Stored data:
****************************************

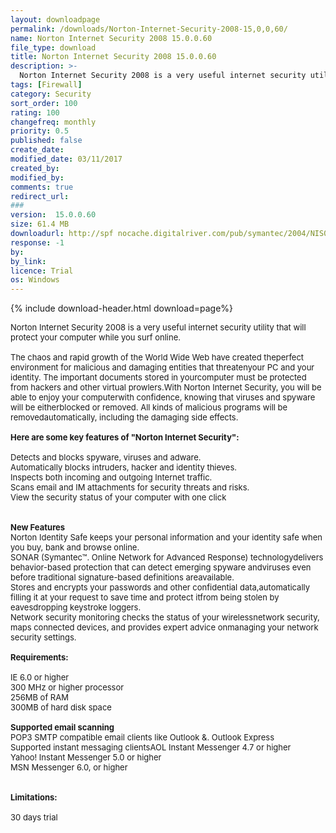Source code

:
 ```yaml
---
layout: downloadpage
permalink: /downloads/Norton-Internet-Security-2008-15,0,0,60/
name: Norton Internet Security 2008 15.0.0.60
file_type: download
title: Norton Internet Security 2008 15.0.0.60
description: >-
  Norton Internet Security 2008 is a very useful internet security utility that will protect your computer while you surf online
tags: [Firewall]
category: Security
sort_order: 100
rating: 100
changefreq: monthly
priority: 0.5
published: false
create_date: 
modified_date: 03/11/2017
created_by: 
modified_by: 
comments: true
redirect_url: 
### 
version:  15.0.0.60
size: 61.4 MB
downloadurl: http://spf nocache.digitalriver.com/pub/symantec/2004/NIS081500.exe
response: -1
by: 
by_link: 
licence: Trial 
os: Windows
---
```


{% include download-header.html download=page%}

<p style="fix-download-text !important">
<p><font size="2"><p>Norton Internet Security 2008 is a very useful internet security utility that will protect your computer while you surf online.<br />
<br />
The chaos and rapid growth of the World Wide Web have created theperfect environment for malicious and damaging entities that threatenyour PC and your identity. The important documents stored in yourcomputer must be protected from hackers and other virtual prowlers.With Norton Internet Security, you will be able to enjoy your computerwith confidence, knowing that viruses and spyware will be eitherblocked or removed. All kinds of malicious programs will be removedautomatically, including the damaging side effects.<br />
<br />
<span><strong>Here are some key features of "Norton Internet Security":</strong></span><br />
<br />
Detects and blocks spyware, viruses and adware. <br />
Automatically blocks intruders, hacker and identity thieves. <br />
Inspects both incoming and outgoing Internet traffic. <br />
Scans email</a> and IM attachments for security threats and risks. <br />
View the security status of your computer with one click<br />
<br />
<br />
<strong>New Features</strong><br />
Norton Identity Safe keeps your personal information and your identity safe when you buy, bank and browse online. <br />
SONAR (Symantec™. Online Network for Advanced Response) technologydelivers behavior-based protection that can detect emerging spyware andviruses even before traditional signature-based definitions areavailable. <br />
Stores and encrypts your passwords and other confidential data,automatically filling it at your request to save time and protect itfrom being stolen by eavesdropping keystroke loggers. <br />
Network security monitoring checks the status of your wirelessnetwork security, maps connected devices, and provides expert advice onmanaging your network security settings.<br />
<br />
<span><strong>Requirements:</strong></span><br />
<br />
IE 6.0 or higher <br />
300 MHz or higher processor <br />
256MB of RAM <br />
300MB of hard disk space <br />
<br />
<strong>Supported email scanning</strong><br />
POP3 SMTP compatible email clients like Outlook &amp;. Outlook Express <br />
Supported instant messaging clientsAOL Instant Messenger 4.7 or higher <br />
Yahoo! Instant Messenger 5.0 or higher <br />
MSN Messenger 6.0, or higher <br />
<br />
<br />
<span><strong>Limitations:</strong></span><br />
<br />
30 days trial</p></p></p>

****************************************

Using the records above, copy all lines that include the word "strong".

- [RESULT OF THIS EXERCISE]:
<span><strong>Here are some key features of "Norton Internet Security":</strong></span><br />
<strong>New Features</strong><br />
<span><strong>Requirements:</strong></span><br />
<strong>Supported email scanning</strong><br />
<span><strong>Limitations:</strong></span><br />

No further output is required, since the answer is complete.